- **Отрывок**
+---+

Он оставляет службу свою и будет служить в департаменте железной дороги: его посылают на год в Германию и в Бельгию, чтоб набрать сведения о полиции железных дорог. Через три недели мы оставляем Петербург – мама, Вагнер, брат Иван и я – и едем в Берлин, где будет наша свадьба.
Что мне вам сказать о характере моего друга! Все сказать подробно, я не скоро кончу, а мне хочется как можно скорее отправить к вам это письмо. Итак, я только вам скажу, что у него очень, очень добрая, благородная, прямая душа, что она начинает жить религиозною жизнью, что он глубоко и жарко любит меня, не знаю зачем, что для него наружный блеск ничто, что он только понимает сущность хороших вещей, что он для меня все; я его люблю, как я могу любить, и гораздо больше, нежели думала несколько лет тому назад, что буду любить, потому что тогда я только понимала натуральное чувство души, а теперь, с тех пор как знаю Вагнера и так ужасно страдала, с натуральным чувством соединяется во мне и вечное чувство христианской любви. Пишите мне в Берлин, poste restante, на имя мама или á monsieur Wagner.
Если вы летом поедете в Германию, мы, может быть, увидимся.
Я еще не могу верить в моем неслыханном счастием.
Извините – склонения. Никому не читайте мое письмо.
Я забыла вам сказать, что я совершенно здорова, сильна и толста!
Балабина М. П. – Гоголю, 14 апреля 1844
14 апреля 1844 г. Петербург [687]
Петербург. 14 апреля. 1844 г.

+---+

- **Координаты ограничивающих рамок**

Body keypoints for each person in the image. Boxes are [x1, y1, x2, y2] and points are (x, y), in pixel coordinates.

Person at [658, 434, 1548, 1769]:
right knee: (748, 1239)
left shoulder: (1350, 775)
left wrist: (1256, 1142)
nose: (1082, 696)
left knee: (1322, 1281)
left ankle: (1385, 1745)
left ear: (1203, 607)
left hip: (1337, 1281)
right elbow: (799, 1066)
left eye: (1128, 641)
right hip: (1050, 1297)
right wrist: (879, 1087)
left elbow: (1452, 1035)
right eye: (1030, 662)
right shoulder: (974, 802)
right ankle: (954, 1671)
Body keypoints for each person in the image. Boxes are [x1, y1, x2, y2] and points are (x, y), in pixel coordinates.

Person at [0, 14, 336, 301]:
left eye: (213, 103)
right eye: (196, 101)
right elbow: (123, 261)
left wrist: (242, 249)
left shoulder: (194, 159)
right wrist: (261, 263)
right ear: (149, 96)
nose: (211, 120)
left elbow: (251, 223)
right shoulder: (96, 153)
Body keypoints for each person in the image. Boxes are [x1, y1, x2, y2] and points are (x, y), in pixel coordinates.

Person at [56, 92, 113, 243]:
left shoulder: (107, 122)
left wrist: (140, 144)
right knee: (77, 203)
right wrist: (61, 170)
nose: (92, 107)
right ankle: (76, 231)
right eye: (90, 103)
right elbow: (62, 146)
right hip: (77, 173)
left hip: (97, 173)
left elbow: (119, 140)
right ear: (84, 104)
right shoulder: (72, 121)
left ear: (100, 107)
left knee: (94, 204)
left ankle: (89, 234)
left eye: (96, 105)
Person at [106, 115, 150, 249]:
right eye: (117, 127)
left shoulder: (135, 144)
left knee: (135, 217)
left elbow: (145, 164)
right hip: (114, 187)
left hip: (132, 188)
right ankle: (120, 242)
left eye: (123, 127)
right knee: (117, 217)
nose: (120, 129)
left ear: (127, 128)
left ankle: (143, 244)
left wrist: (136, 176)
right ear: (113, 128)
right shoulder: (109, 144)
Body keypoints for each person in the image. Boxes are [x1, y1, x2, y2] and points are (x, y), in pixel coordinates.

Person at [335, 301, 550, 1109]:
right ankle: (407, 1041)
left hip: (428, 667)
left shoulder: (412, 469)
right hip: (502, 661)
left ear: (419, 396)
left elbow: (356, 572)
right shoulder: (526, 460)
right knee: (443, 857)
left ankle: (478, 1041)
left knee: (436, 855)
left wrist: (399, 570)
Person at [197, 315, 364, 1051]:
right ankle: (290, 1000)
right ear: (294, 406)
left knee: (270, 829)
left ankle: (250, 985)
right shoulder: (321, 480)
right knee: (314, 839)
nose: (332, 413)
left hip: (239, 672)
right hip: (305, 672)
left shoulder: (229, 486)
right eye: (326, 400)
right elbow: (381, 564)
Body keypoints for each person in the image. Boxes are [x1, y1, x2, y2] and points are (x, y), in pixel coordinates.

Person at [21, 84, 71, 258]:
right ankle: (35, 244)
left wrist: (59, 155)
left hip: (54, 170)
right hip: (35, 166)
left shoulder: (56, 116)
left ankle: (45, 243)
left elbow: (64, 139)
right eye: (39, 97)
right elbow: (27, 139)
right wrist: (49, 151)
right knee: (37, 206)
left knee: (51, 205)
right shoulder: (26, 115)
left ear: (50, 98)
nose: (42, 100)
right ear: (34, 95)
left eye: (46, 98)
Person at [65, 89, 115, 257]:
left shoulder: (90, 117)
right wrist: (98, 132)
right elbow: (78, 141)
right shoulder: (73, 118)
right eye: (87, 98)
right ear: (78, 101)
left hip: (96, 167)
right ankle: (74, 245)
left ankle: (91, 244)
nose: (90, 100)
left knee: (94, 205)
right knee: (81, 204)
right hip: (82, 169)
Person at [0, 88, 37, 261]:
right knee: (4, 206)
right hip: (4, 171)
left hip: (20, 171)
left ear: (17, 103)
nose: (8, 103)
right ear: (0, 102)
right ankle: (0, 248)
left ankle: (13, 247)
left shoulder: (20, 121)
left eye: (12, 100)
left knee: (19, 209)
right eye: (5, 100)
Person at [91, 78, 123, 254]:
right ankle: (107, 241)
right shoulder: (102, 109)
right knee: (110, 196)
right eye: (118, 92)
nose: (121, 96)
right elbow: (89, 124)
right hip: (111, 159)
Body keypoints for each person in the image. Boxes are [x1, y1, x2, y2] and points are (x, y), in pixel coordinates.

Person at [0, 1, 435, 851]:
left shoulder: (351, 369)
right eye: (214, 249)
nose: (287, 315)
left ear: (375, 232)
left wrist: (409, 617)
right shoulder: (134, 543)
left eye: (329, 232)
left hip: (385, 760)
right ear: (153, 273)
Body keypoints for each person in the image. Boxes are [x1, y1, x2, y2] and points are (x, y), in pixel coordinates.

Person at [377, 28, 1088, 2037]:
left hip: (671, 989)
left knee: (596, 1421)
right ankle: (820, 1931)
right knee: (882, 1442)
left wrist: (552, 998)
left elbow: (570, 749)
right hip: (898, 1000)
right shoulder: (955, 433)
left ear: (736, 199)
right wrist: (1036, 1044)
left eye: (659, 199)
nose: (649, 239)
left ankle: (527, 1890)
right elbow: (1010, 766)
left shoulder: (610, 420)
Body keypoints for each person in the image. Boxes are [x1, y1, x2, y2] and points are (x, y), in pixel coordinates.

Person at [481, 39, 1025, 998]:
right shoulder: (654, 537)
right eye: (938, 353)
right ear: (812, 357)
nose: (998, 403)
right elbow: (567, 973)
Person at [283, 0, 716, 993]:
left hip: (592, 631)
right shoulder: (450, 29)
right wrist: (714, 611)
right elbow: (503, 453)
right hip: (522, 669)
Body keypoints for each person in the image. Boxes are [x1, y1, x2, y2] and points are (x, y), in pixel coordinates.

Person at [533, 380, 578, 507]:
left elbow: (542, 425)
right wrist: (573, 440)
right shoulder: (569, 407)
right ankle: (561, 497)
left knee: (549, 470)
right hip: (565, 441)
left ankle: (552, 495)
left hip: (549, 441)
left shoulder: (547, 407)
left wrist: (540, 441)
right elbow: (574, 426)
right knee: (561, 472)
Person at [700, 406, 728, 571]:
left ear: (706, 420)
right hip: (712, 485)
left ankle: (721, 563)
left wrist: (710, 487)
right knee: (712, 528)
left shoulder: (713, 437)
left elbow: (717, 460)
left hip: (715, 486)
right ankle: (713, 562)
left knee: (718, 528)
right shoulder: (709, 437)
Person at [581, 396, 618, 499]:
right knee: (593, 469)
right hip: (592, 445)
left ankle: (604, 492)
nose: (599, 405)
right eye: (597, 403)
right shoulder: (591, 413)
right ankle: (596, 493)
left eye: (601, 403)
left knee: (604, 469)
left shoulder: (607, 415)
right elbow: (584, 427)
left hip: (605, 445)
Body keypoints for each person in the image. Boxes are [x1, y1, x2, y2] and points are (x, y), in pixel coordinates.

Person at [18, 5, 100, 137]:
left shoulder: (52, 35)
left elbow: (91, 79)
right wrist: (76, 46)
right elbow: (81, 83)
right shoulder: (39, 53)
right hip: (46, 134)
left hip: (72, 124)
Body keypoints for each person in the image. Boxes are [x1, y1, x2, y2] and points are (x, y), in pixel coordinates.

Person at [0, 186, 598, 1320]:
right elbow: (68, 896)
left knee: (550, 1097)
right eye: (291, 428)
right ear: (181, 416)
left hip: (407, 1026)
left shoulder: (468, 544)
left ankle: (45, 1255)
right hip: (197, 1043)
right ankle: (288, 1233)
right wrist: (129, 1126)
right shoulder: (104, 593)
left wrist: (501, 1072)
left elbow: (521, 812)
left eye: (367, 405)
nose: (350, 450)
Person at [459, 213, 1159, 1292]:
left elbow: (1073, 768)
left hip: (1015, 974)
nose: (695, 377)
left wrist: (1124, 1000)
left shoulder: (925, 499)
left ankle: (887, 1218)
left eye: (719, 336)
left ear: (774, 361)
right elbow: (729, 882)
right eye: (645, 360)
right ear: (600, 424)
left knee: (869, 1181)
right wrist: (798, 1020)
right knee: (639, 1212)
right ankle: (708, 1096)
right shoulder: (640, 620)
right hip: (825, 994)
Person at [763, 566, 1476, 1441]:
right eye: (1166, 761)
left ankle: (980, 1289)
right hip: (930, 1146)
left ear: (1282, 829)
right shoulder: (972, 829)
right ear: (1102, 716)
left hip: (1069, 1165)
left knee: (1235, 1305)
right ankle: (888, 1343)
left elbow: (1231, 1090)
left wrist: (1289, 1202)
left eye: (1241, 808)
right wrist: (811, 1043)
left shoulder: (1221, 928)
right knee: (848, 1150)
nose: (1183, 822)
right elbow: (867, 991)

+---+

- **Задания**
A) Верны ли по письму эти утверждения: (i) свадьба будет в Берлине; (ii) Петербург оставляют через три недели; (iii) письма нужно слать в Петербург? На каждое ответьте «да» или «нет» и приведите точную цитату из письма, которая это решает.
B) Перепишите дословно часть письма от слов «Что мне вам» до слов «á monsieur Wagner.» включительно.
C) Продолжите письмо с того места, где кончается текст.

- **Ответы**
A)
(i) Да: «едем в Берлин, где будет наша свадьба».
(ii) Да: «Через три недели мы оставляем Петербург».
(iii) Нет: «Пишите мне в Берлин, poste restante».

B)
Что мне вам сказать о характере моего друга! Все сказать подробно, я не скоро кончу, а мне хочется как можно скорее отправить к вам это письмо. Итак, я только вам скажу, что у него очень, очень добрая, благородная, прямая душа, что она начинает жить религиозною жизнью, что он глубоко и жарко любит меня, не знаю зачем, что для него наружный блеск ничто, что он только понимает сущность хороших вещей, что он для меня все; я его люблю, как я могу любить, и гораздо больше, нежели думала несколько лет тому назад, что буду любить, потому что тогда я только понимала натуральное чувство души, а теперь, с тех пор как знаю Вагнера и так ужасно страдала, с натуральным чувством соединяется во мне и вечное чувство христианской любви. Пишите мне в Берлин, poste restante, на имя мама или á monsieur Wagner.

C)
Вчера я получила ваше письмо[688]. Я была глубоко обрадована, читая его. Вы мне говорите то, что я себе беспрестанно говорю и что благодать божия мне открыла. Давно уже я могла приметить, что эта благодать и вам многое открыла тогда еще, когда я еще не понимала, что значит «второе рождение». Но теперь я вижу, зачем бог послал мне эти тяжелые испытания, которые я должна была переносить, когда мне казалось, что я буду всегда жить далеко от любезного друга. Большая перемена сделалась со мною в течение лета: в первый раз я узнала, что такое ничего не иметь, кроме бога. Я думала, что добрый, прекрасный мой Вагнер уж забыл меня, и тогда я получила с неба несказанные радости. Однако ж во все это время я не могла говорить сердцем: «Да будет воля твоя!» И бог не позволил Вагнеру возвратиться к нам прежде, нежели заставить меня сказывать эти слова так, как должно их сказывать. Я говорю «заставить», потому что я очень ясно вижу, что моя воля совершенно ничего не содействовала в том деле и что я насильно должна была принять влияние святого духа.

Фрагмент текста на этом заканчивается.